La sua passione per l'arte delle medaglie.
Ho mutuato la professione di medaglista da mio nonno e da mio zio, poi sono stato portato in un laboratorio di carpenteria che mi ha aperto ad altre possibilità tecniche.
Questa professione va a morire. Un tempo la medaglia si usava come portachiavi, fermacarte, oggetto da scrivania eccetera. Oggi non più. Pensiamo anche alle medaglie sportive. Sono fatte di zama su cui viene incollato un adesivo: in questo modo si spende di meno e a tutti i partecipanti si dà il riconoscimento. Chi fa medaglie oggi, deve inventarsi anche altro per campare.
Genesi e curiosità sulla statua del tenente Colombo di suo zio Fekete Géza Dezső, che è collocata a Budapest, in via Falk Miksa all’angolo di Szent István, körút.

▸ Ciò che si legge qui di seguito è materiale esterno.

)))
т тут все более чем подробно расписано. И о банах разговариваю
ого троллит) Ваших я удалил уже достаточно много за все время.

Non c'è certezza, ma pare che uno dei genitori di Peter Falk - l'attore che ha portato al successo il noto personaggio del tenente Coolombo - sia ungherese. Il comune di Budapest ha indetto un concorso pubblico e mio zio ha partecipato con un bozzetto in gesso (pettinato: voleva mettere la giuria nelle condizioni di constatare il prodotto finito) e l'ha vinto. La statua collocata in città è una fusione a cera persa. Budapest ha inserito molte sculture nel tessuto urbano: è una Vienna più in grande.